• Records supplied:
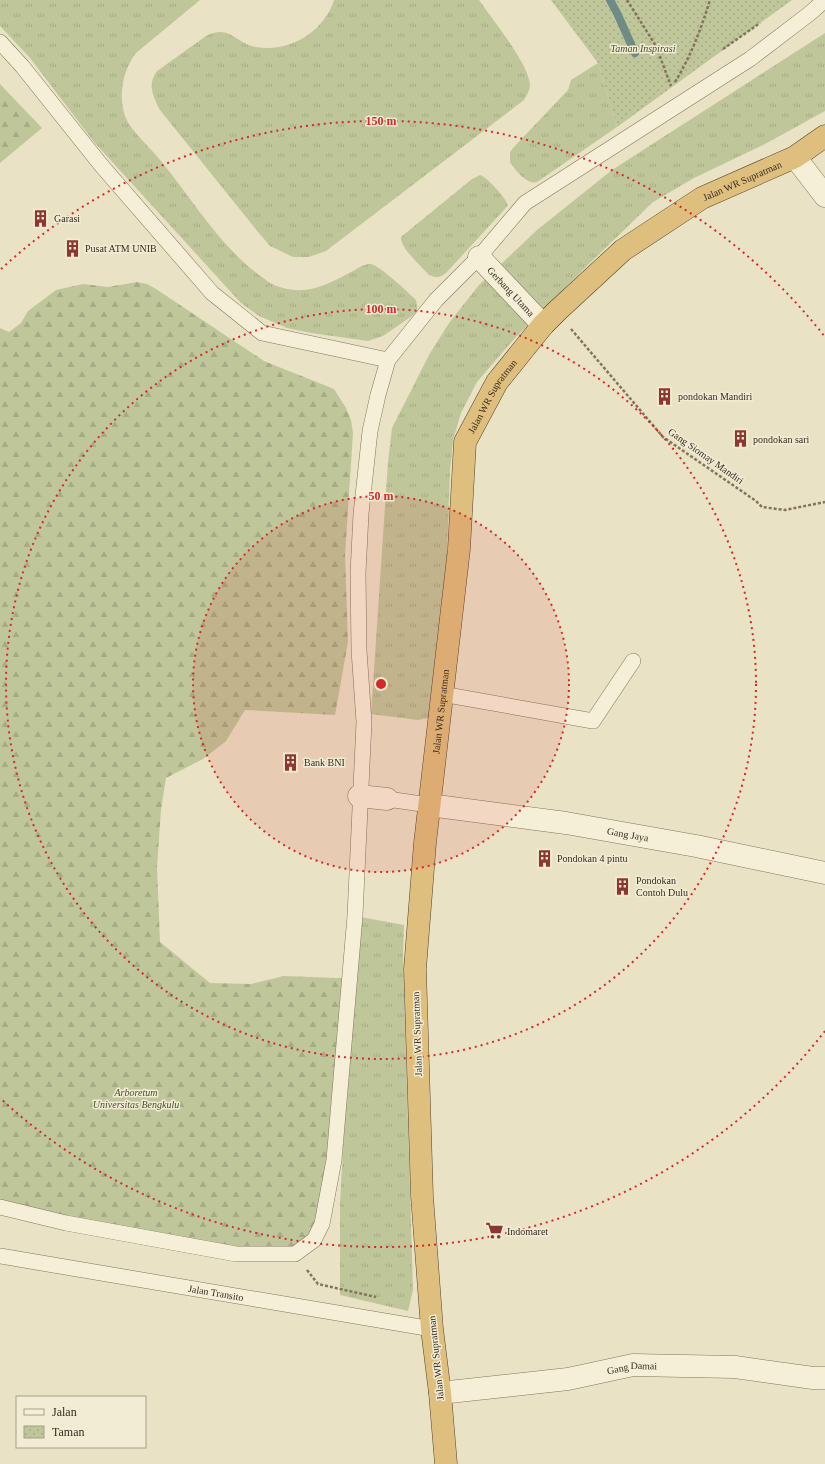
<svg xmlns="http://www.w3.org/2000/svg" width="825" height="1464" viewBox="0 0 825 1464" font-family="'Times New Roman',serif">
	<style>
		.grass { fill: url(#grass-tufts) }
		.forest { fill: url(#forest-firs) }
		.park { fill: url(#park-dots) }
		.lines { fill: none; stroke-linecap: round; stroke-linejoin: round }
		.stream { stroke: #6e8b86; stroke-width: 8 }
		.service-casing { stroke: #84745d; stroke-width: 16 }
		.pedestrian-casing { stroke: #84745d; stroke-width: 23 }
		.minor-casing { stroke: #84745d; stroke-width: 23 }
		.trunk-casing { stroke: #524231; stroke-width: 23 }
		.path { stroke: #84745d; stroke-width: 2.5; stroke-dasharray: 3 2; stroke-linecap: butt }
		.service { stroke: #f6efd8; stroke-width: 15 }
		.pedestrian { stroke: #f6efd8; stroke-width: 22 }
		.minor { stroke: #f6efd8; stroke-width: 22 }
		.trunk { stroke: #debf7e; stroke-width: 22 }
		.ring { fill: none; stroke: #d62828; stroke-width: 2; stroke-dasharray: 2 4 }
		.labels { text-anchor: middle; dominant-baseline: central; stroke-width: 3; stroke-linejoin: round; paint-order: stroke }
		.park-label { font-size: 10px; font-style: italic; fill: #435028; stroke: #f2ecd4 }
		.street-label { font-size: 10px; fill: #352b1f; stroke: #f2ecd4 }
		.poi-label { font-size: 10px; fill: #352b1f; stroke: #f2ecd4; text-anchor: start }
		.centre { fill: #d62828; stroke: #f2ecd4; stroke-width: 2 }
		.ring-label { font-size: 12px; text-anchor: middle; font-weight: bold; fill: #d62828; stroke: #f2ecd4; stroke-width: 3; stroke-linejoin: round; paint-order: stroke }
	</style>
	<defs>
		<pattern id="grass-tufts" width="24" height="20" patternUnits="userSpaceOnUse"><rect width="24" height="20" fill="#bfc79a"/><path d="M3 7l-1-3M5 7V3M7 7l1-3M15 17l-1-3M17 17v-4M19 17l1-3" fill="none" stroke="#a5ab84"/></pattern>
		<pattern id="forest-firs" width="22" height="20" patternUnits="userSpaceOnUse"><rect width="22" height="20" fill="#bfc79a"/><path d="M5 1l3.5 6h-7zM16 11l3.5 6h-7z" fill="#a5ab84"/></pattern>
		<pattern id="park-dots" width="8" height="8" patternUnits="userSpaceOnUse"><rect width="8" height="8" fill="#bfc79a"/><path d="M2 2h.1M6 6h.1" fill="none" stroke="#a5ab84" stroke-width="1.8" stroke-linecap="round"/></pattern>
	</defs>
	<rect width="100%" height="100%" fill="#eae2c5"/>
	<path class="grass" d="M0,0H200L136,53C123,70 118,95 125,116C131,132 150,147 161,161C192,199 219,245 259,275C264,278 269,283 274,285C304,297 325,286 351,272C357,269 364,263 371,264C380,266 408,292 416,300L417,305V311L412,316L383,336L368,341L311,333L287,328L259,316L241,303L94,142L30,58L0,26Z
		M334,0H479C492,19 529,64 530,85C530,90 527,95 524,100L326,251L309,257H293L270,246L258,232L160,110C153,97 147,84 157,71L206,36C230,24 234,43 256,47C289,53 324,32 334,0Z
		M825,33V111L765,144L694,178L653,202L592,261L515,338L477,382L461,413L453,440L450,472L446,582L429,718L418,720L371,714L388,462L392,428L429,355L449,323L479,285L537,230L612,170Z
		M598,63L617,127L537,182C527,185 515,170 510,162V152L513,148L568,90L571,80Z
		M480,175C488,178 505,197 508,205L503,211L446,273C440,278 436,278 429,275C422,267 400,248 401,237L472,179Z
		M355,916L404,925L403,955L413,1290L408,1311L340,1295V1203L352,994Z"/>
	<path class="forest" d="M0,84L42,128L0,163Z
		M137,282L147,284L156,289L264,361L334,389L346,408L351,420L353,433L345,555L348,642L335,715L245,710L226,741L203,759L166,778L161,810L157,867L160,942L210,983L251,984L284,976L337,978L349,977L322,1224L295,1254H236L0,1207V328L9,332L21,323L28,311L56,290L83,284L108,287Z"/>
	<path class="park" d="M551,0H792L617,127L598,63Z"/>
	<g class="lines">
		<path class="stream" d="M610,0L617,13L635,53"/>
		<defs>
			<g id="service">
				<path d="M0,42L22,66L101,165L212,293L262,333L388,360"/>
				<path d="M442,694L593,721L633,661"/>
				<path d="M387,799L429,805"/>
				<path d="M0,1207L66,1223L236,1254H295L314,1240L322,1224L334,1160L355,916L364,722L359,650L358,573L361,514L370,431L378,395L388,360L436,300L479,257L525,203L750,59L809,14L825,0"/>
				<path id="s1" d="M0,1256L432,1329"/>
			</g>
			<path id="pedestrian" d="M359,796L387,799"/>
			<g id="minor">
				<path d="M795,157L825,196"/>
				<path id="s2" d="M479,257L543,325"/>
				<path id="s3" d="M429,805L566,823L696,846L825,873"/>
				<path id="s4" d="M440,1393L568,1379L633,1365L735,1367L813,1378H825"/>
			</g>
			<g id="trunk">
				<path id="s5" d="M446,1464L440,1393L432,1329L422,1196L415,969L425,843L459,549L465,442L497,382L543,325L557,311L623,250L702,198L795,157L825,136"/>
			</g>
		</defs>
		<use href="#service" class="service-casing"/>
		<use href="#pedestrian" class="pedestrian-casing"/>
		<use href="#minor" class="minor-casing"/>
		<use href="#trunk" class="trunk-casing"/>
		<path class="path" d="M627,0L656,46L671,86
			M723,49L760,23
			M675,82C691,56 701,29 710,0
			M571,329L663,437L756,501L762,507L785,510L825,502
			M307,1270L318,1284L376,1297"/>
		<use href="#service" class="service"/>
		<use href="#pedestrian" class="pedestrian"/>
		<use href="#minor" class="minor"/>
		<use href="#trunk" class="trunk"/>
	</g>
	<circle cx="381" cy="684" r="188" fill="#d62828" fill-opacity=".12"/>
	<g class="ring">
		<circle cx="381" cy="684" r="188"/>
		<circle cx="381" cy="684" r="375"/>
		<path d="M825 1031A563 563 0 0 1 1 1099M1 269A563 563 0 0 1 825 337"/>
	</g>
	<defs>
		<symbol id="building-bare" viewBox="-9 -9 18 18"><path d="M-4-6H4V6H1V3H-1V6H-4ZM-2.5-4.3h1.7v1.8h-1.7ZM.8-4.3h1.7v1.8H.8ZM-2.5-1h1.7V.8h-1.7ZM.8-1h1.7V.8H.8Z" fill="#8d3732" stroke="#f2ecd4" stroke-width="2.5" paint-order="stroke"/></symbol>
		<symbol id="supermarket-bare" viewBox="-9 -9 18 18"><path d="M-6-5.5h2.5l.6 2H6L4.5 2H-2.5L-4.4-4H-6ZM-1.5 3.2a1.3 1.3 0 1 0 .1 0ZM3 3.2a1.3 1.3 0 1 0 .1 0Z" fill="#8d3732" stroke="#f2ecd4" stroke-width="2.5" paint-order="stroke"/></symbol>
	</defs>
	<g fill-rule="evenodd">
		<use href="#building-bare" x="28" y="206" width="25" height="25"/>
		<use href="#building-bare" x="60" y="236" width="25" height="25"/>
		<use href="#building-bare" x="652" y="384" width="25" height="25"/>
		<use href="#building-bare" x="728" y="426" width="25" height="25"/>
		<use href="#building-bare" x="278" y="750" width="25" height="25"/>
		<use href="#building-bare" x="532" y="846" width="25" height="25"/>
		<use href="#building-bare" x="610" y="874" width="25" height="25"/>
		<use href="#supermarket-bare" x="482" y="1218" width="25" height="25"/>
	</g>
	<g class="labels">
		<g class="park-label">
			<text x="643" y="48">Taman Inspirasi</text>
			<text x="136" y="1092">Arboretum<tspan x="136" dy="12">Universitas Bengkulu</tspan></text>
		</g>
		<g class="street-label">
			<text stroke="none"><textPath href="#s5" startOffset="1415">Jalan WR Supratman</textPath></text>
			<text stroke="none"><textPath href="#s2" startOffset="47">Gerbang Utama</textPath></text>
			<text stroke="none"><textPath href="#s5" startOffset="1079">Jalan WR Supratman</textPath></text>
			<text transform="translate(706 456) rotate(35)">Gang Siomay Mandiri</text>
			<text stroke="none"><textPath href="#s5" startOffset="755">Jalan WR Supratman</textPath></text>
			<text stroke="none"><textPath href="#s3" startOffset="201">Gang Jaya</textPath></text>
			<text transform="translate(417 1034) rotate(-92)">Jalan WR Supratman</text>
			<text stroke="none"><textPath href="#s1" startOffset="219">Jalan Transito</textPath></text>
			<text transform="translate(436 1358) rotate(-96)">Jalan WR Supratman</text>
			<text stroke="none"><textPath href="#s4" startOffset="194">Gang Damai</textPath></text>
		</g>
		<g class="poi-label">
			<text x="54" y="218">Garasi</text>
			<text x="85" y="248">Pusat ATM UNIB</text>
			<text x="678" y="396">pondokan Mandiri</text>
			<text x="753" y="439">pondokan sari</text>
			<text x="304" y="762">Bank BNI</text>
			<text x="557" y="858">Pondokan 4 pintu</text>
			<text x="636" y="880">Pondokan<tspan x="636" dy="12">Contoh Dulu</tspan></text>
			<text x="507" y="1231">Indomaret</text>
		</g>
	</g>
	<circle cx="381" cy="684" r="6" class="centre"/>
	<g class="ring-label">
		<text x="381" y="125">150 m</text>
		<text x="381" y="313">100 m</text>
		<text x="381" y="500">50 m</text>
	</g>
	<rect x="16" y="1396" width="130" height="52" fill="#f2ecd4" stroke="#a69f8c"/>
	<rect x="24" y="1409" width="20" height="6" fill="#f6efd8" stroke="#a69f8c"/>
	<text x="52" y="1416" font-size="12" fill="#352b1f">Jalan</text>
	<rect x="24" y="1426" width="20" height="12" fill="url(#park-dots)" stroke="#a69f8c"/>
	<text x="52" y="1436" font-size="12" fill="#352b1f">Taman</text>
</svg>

• Work to complete: If a line in the material above contains the word "lines", copy it.

• Answer box:
		.lines { fill: none; stroke-linecap: round; stroke-linejoin: round }
	<g class="lines">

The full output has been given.